Nate shrugged. "Him, I can live with."

"I can't," Joe said. His stomach churned. He remembered something Nate had said to him the first time they ever met, and he knew it was the core belief of Nate Romanowski. Nate had said he no longer believed in the legal system but he believed in justice.

It was a leap Joe couldn't make, although there had been several times he'd stood at the precipice and measured the jump. "SHENANDOAH FINALLY got herself straightened out," Nate said, looking out the window, speaking as much to himself as to Joe. "Like always, she did it on her own, without anyone's help. Eventually, she told her husband about what had happened. She named names. He hated hunters anyway, and now he knew the names of the hunters who had violated his very own wife, the way he'd been violated by his uncle but never told anyone but Shenandoah, who told Alisha, who told me. And Klamath made a plan."

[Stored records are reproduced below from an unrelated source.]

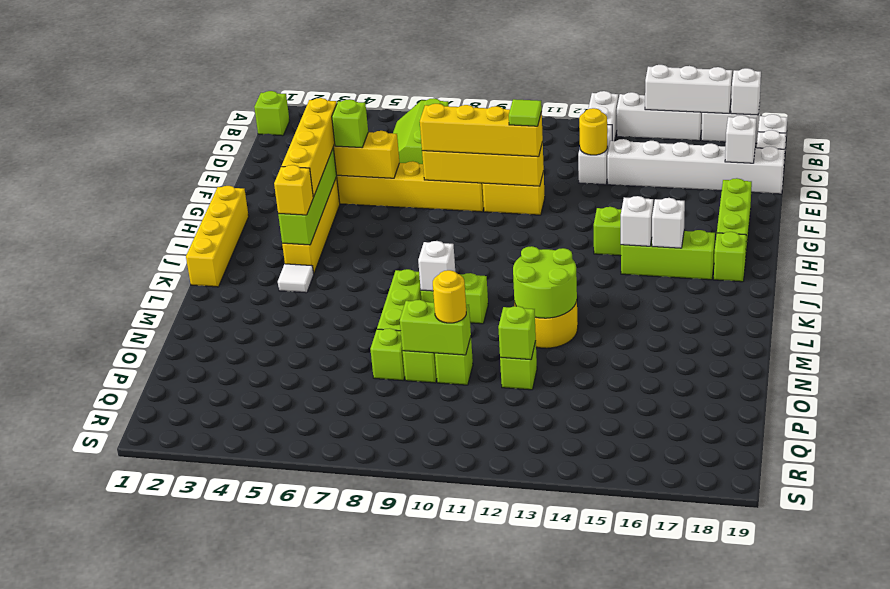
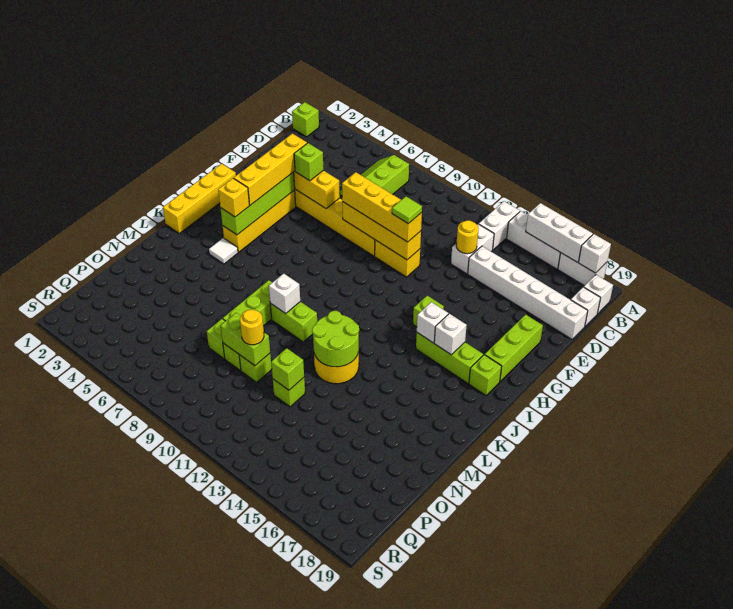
white 1x1 brick [725,115,756,163] -> none

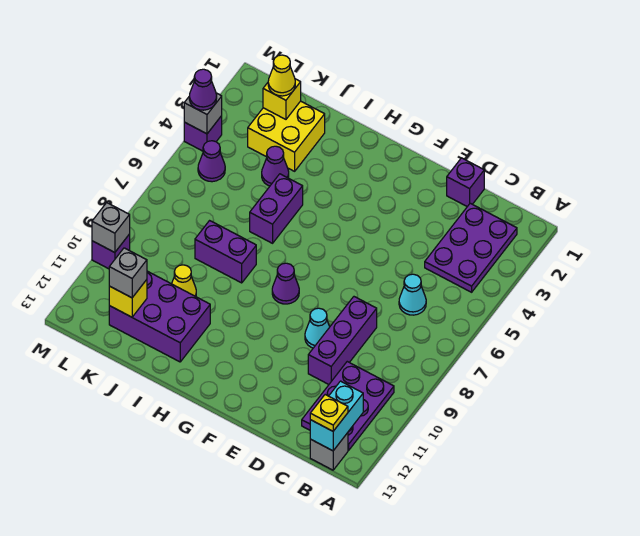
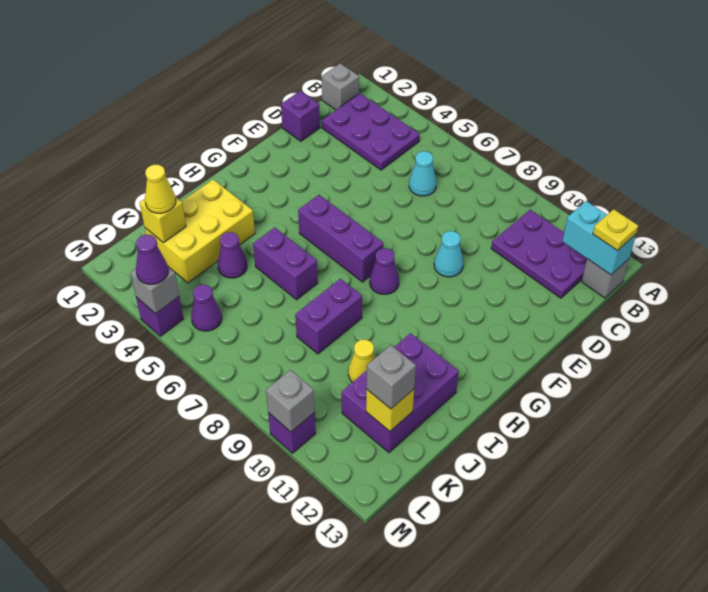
none -> grey 1x1 brick [321,63,359,110]
purple 1x3 brick [308,297,377,384] -> purple 1x3 brick moved to [298,195,383,282]
yellow 2x2 brick [248,101,325,171] -> yellow 2x3 brick [145,180,255,283]

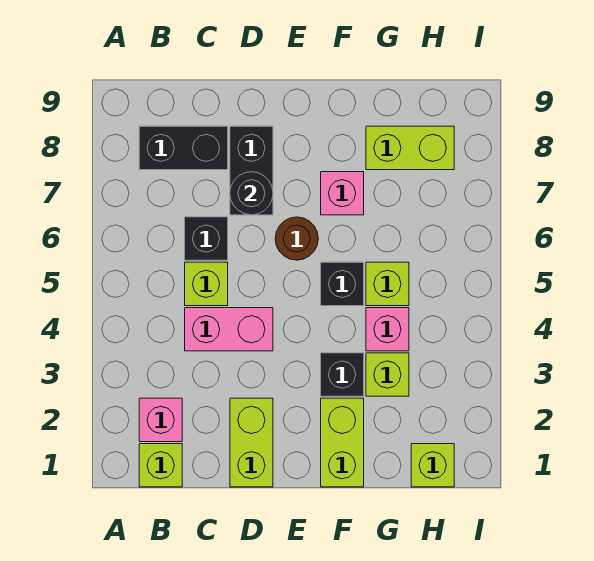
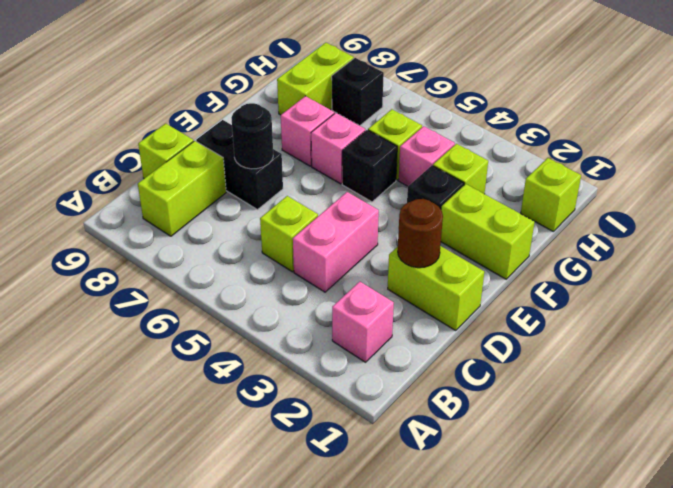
lime 1x1 brick [139,444,182,487] -> lime 1x1 brick moved to [138,123,194,178]
black 1x2 brick [139,126,228,170] -> lime 1x2 brick [138,141,226,236]
black 1x1 brick [185,217,228,260] -> black 1x1 brick moved to [332,58,384,126]
brown 1x1 round brick [275,217,318,260] -> brown 1x1 round brick moved to [398,199,443,268]
none -> pink 1x1 brick [311,113,365,184]

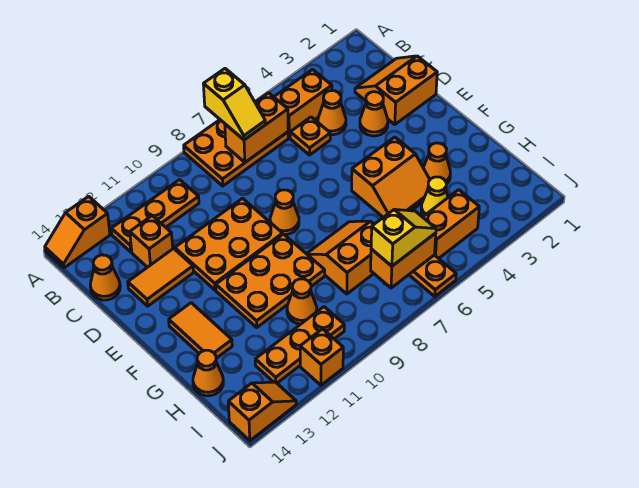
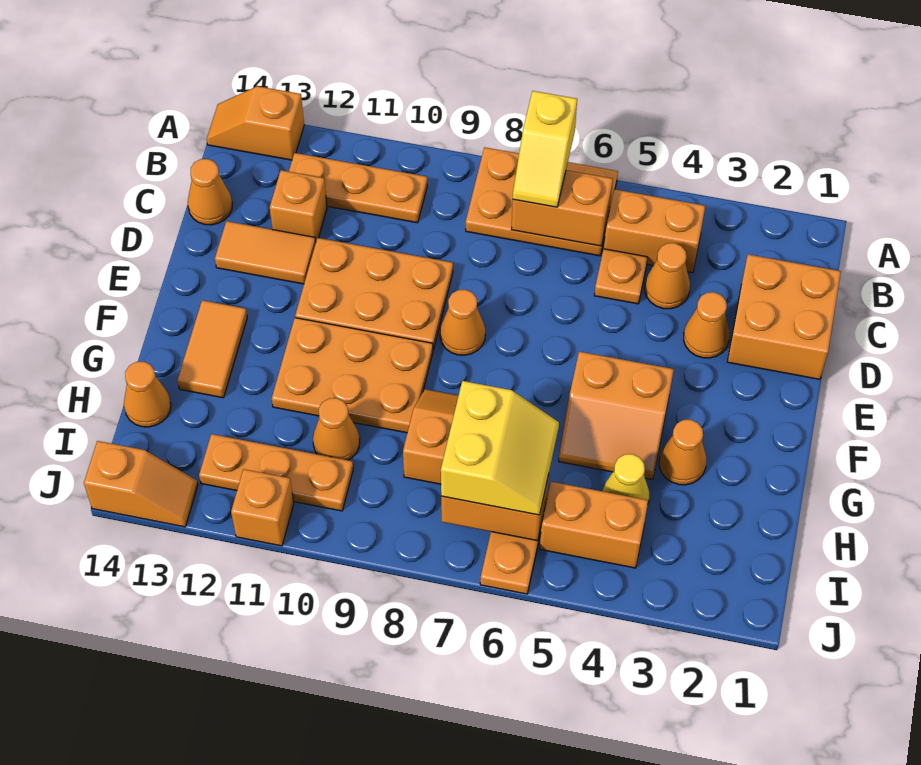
orange 2x2 slope [355,56,437,124] -> orange 2x2 brick [727,254,841,379]
yellow 1x2 slope [371,209,436,266] -> yellow 2x2 slope [441,381,559,515]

Joe said nothing, letting Nate go with it, mildly shocked at what Nate had revealed about Moore's uncle. Finally, the burning flame behind Klamath's obsession was clear.

"So it's Klamath Moore after all," Nate said. AS THEY shot past Kaycee, Nate said, "To Chris," and they drank another imaginary good-bye toast. SOUTH OF BUFFALO, Joe speed-dialed the governor's office. Again, Stella Ennis answered.

"Am I okay?" Joe asked.

"You're okay as long as you get the killer," she answered.

"I will, but the state may lose a game and fish director in the process. I'm going to use him as bait. Can the governor live with that?"

In his peripheral vision, Joe saw Nate turn his head and smile at him.

Rulon, who had been on the line all along, said, "Officially, you never made this call and I never got it. Unofficially, the answer is hell yes."

Joe said, "What, is she on your lap?"

Rulon said, "Hell yes."

Joe snapped the phone shut.

Nate said, "I like this plan so far, whatever it is."

Joe thought, You won't later. "WHO ARE you calling now?" Nate asked, as Joe scrolled though the list of numbers on his cell phone while driving.

"The FBI in Cheyenne. I'm going to brief them on what's going on."

"Are you crazy? Klamath's got an informer in that office."

Joe said, "Exactly."

"Ooooh," Nate said. JOE SLOWED and swerved the pickup into a designated scenic pull-out that overlooked a sweep of ranchland meadows rising up the foothills of the Bighorns.

Joe jumped out of the truck and took several deep breaths with his hands on his hips, trying to fight off nausea. When the turmoil in his stomach and soul were under control, he wiped moisture from his eyes and looked up. White shafts of afternoon sunlight poked through the cloud cover in a dozen places, making the vista look as if it were behind jail bars.

"Are you okay?" Nate asked from the pickup.

"Fine," Joe said. "Something I ate." Thinking, Something I'm about to do.